Our Trades This Week
KORU (Put Spread): We opened this position to hedge against downside pressure in the KOSPI and the Korean semiconductor supply chain; the trade captured the mid-week volatility as the sector adjusted before the broader market rebound.
AVGO (Put Spread): Initiated as a hedge against semiconductor sector volatility. Following the sharp recovery in the broader market, this position provides a defensive buffer against potential sector dispersion or a hawkish surprise from the FOMC.
DELL: We closed these positions as the market's rapid V-shape recovery and increased breadth narrowed the opportunities for idiosyncratic gains, allowing us to lock in results and reallocate capital away from trades that had already played out.
What We Are Watching Next
June 16-17 FOMC. Warsh’s first press conference. Dot plot consensus shifting to zero cuts 2026, one cut 2027. The question is whether Warsh signals patience by withholding his own dot, or sides openly with the hawks. Either resolution reprices the front end.
Curve reaction to the FOMC press. The 10Y is at 4.49% going in. Any hawkish dot revision pushes it back above 4.55%; any signal of patience could break 4.40%. The 2s-10s slope is the cleanest tell on which side wins the meeting.
Hyperscaler capex follow-through. Oracle revised 50B to 55.7B; if MSFT/GOOGL/AMZN mark to similar revisions in Q2 prints (mid-July to early-August), the AI-capex cycle moves from talked-about to balance-sheet visible. Watch the corporate debt market for hyperscaler issuance signals.
Iran-Israel cadence. Two consecutive 48-hour round trips. Either the pattern holds and these become tradable binaries, or one of them does not round-trip and the regime changes. The Hormuz closure scenario is the asymmetric tail.
NVDA into late August. After SOXX plus 10.46% on no NVDA-specific catalyst (NVDA itself was essentially flat WoW), the index sits on a higher base into the next print. The Q1 FY27 setup will frame H2 2026 AI sentiment.
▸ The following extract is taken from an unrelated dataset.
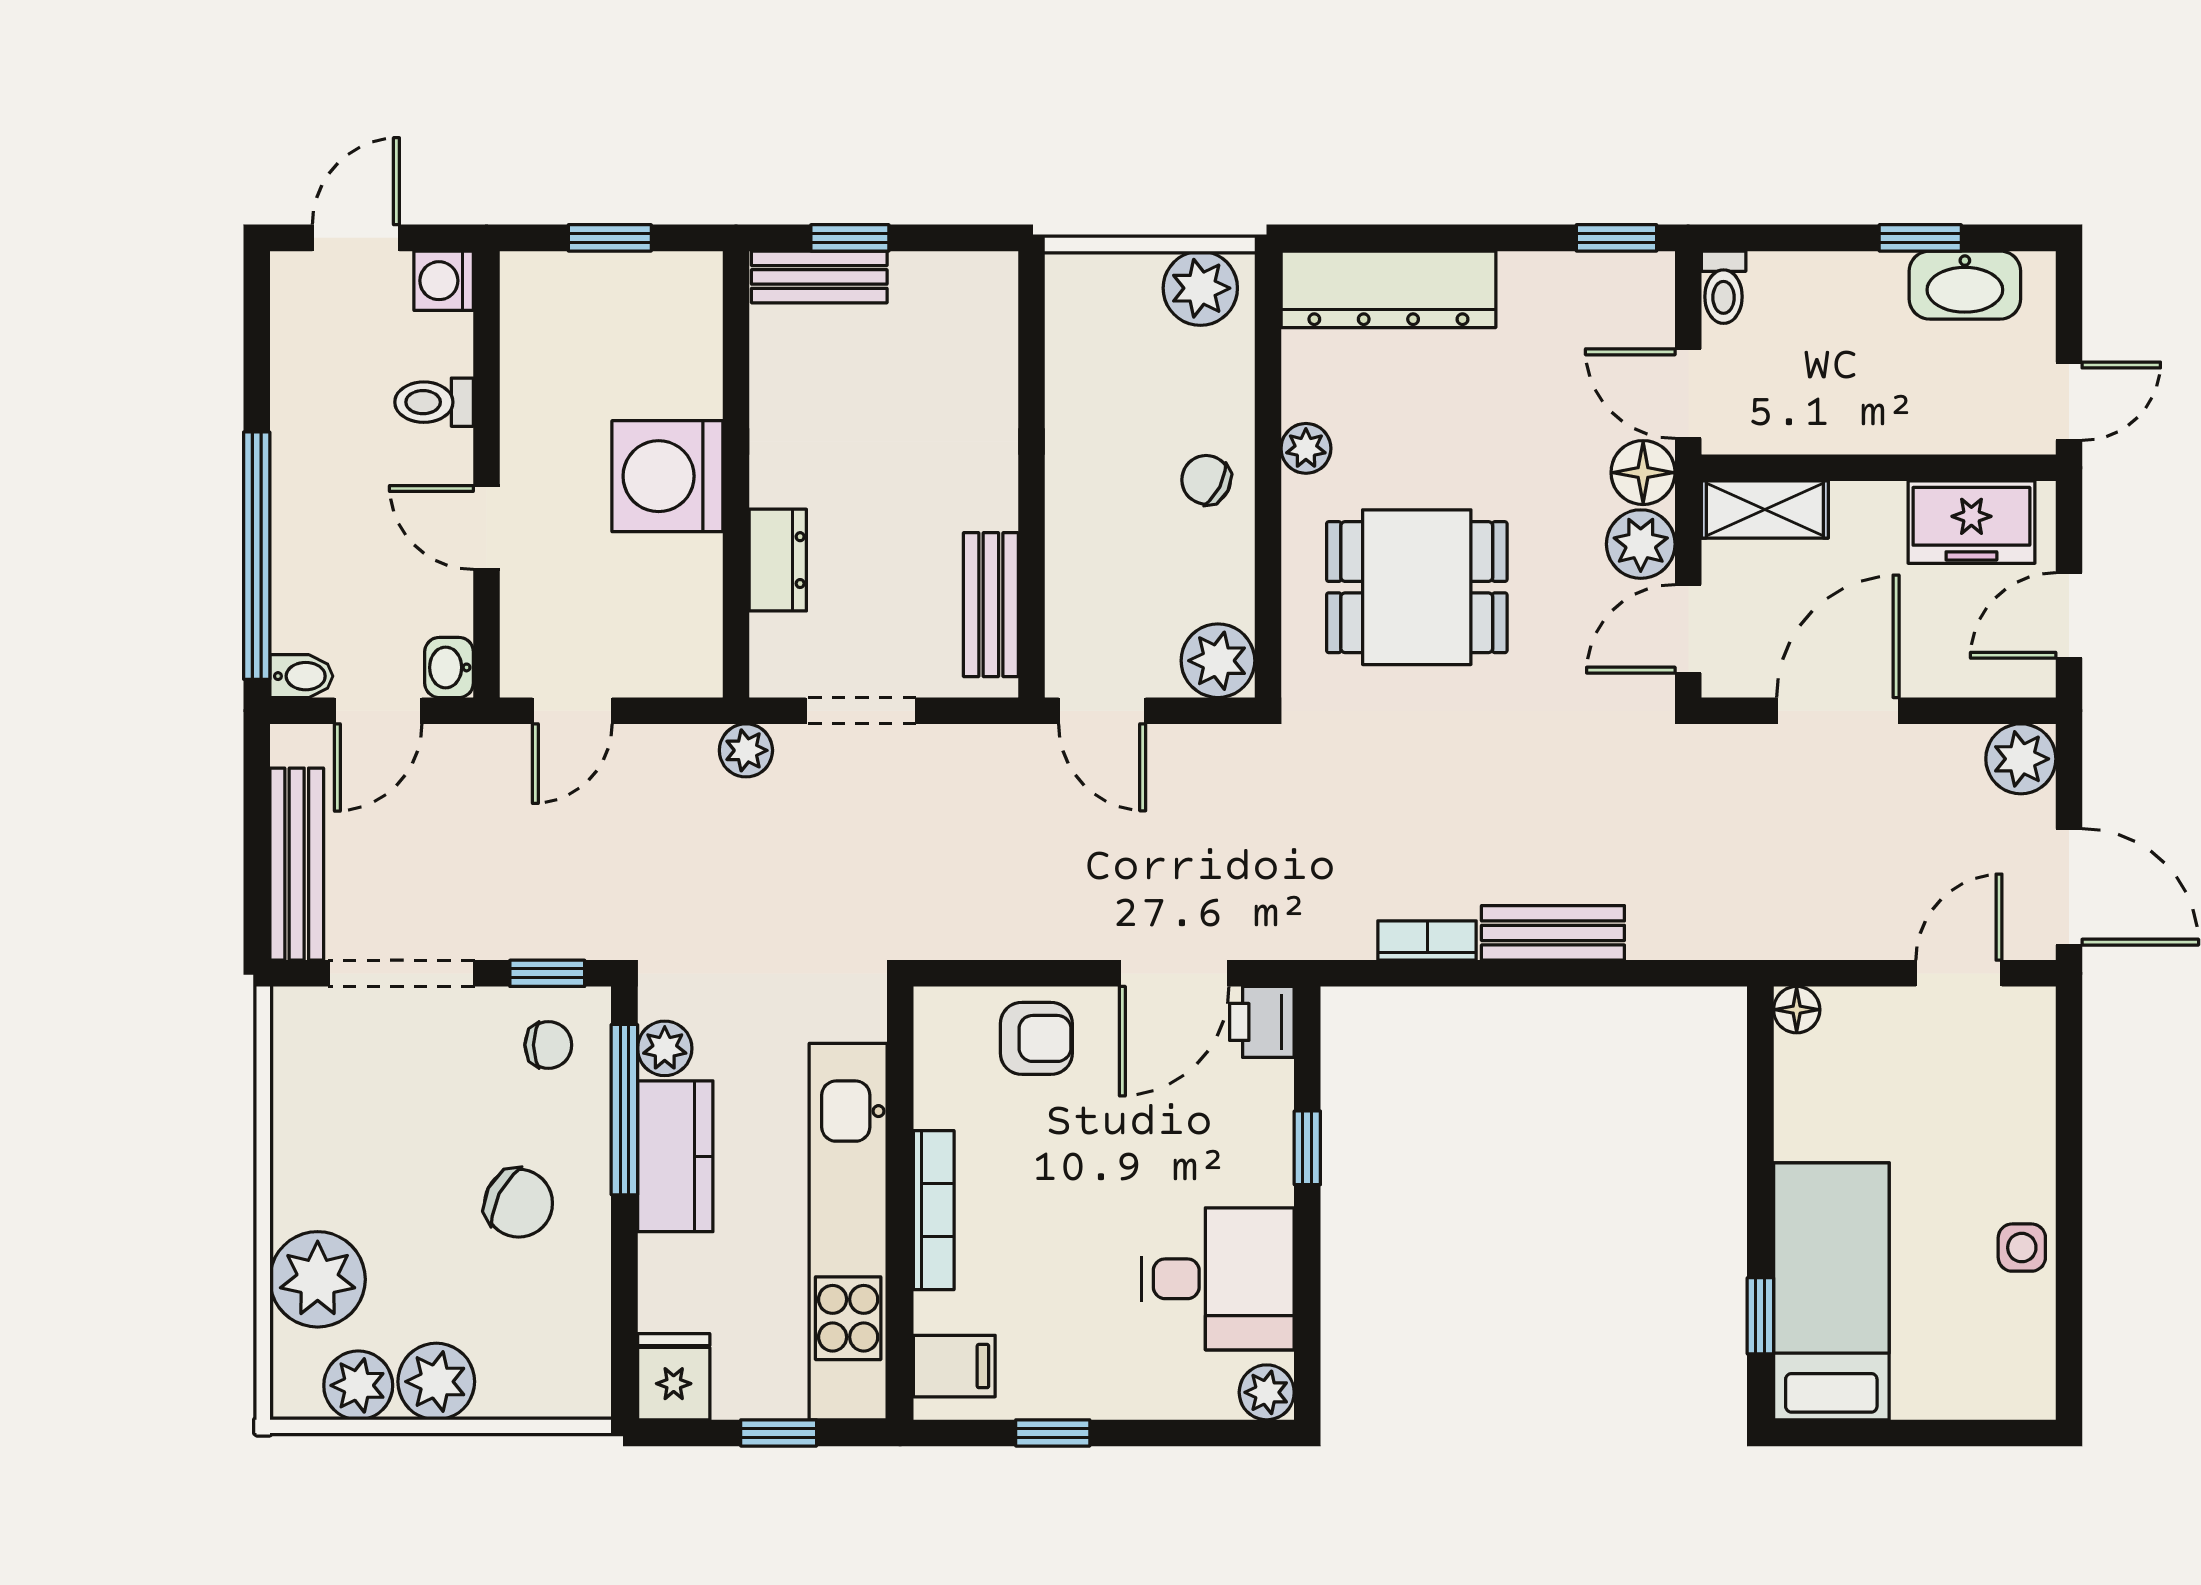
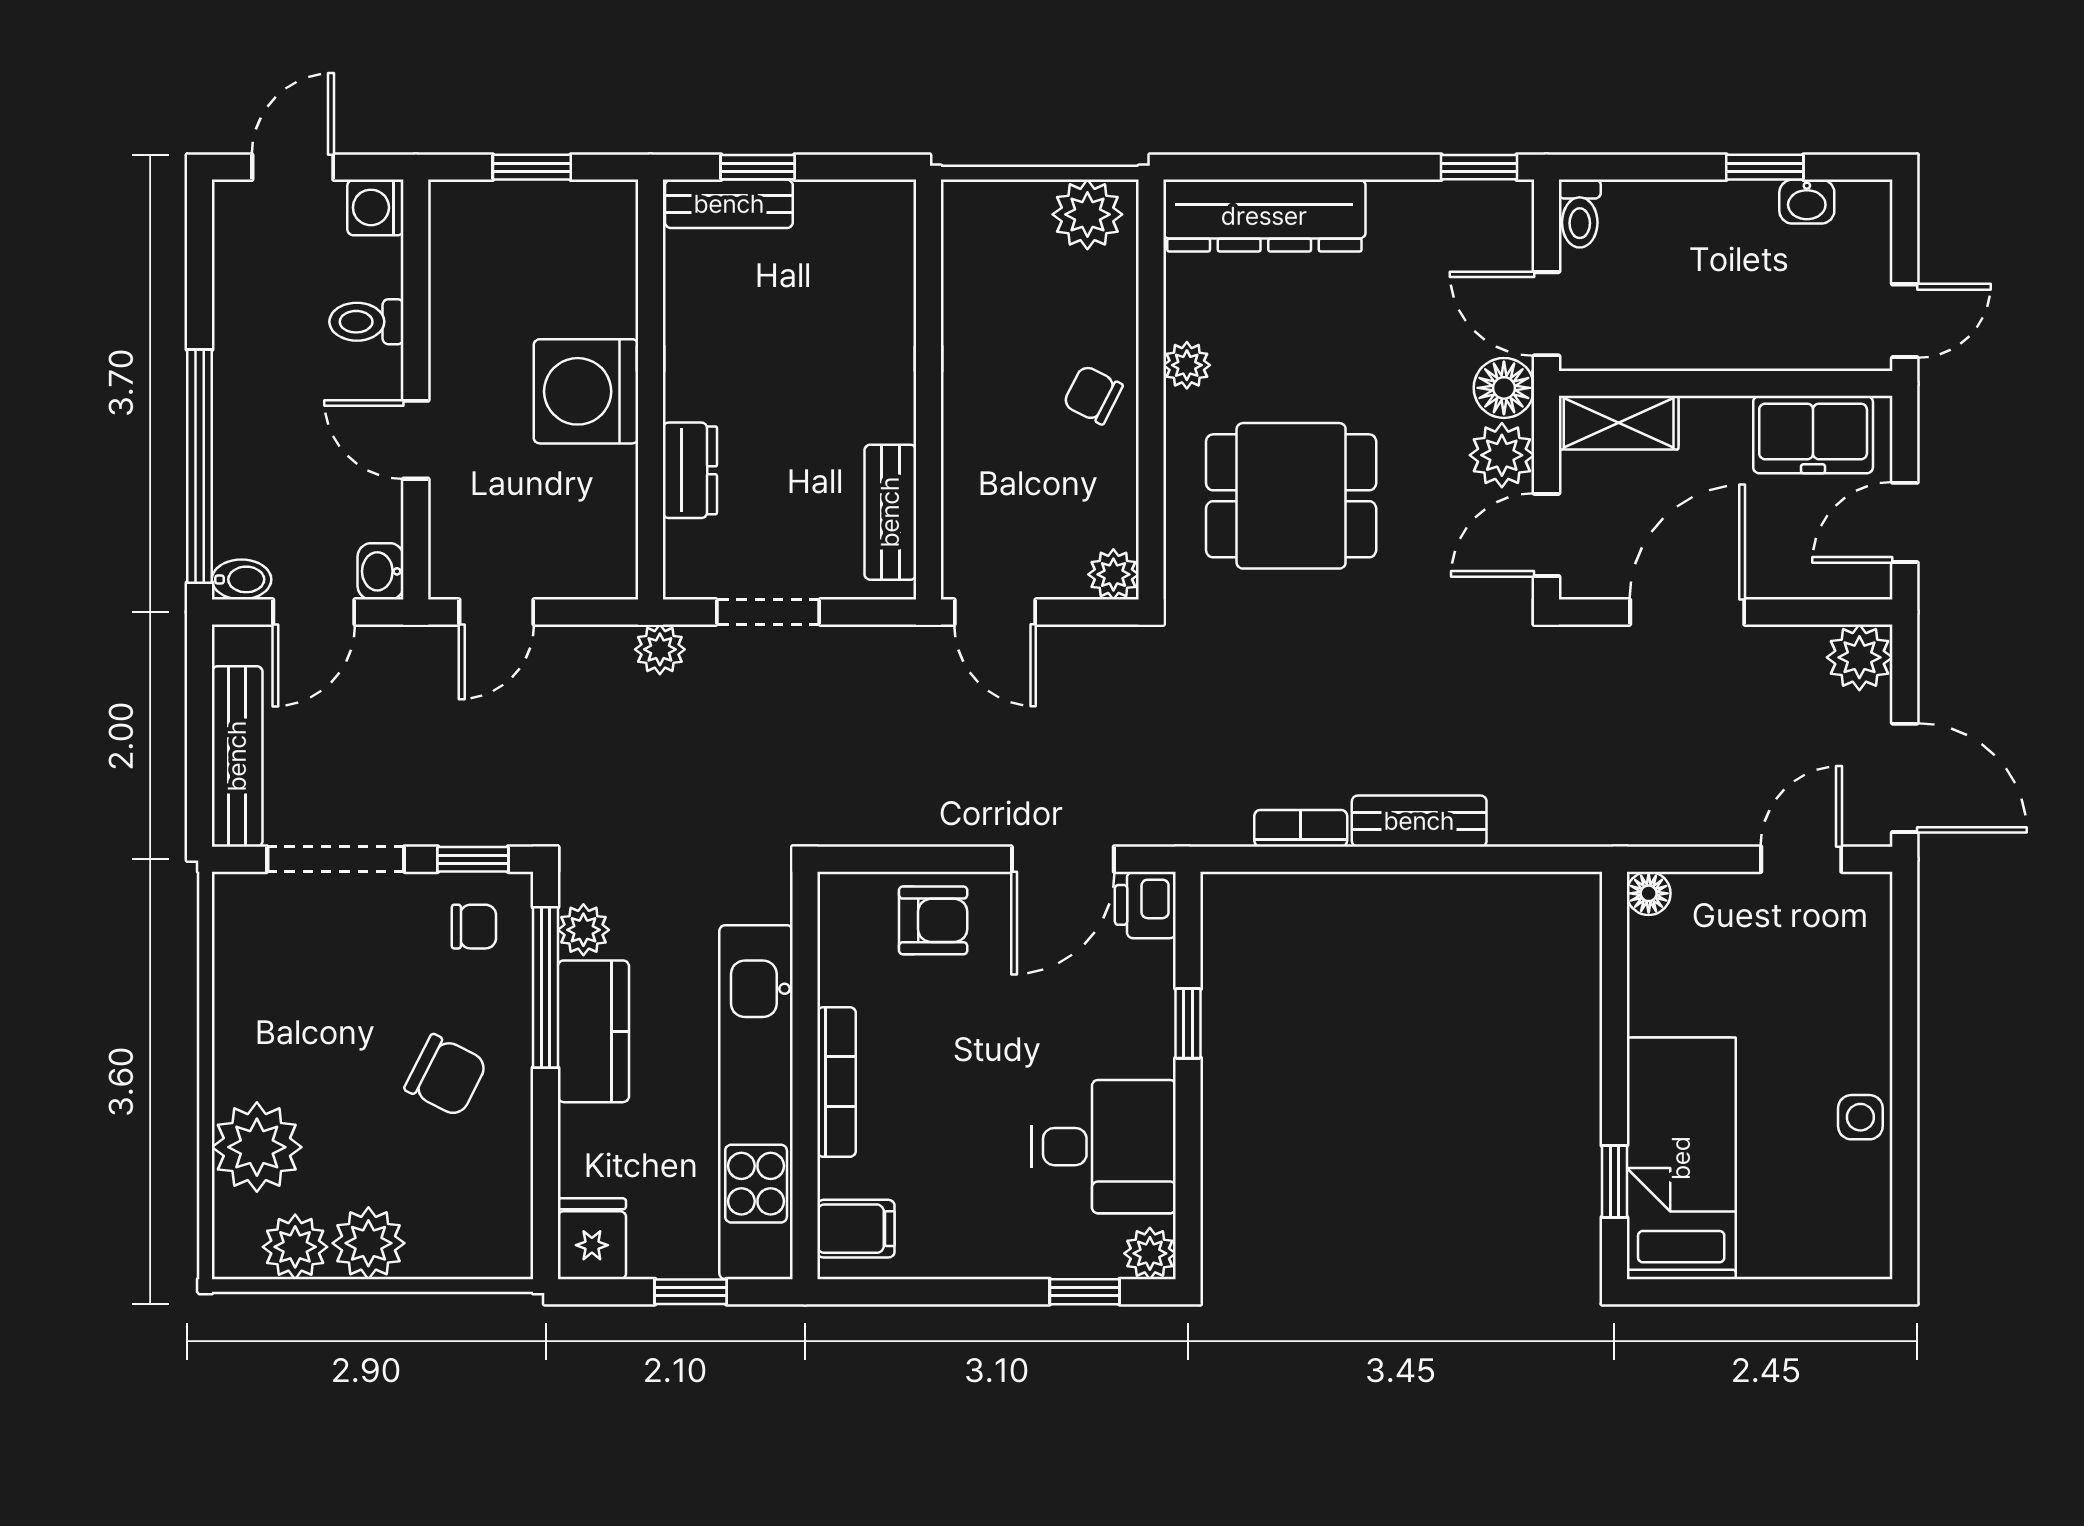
washbasin: (1965, 285) -> (1807, 202), width x0.52, depth x0.69
plant: (1218, 661) -> (1113, 574), width x0.73, depth x0.73
window: (1053, 1433) -> (1085, 1292), moved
CPI services momentum. Energy carried the May CPI headline. The next print (early July) is where the disinflation gradient in services either holds or breaks. Watch shelter, transportation services, and medical care.
Crypto follow-through. After last week’s leverage release, BTC stabilized this week. If the equity rebound carries crypto back into late-cycle leverage, the basis-trade dislocation risk resets. If not, the financialization unwind continues quietly.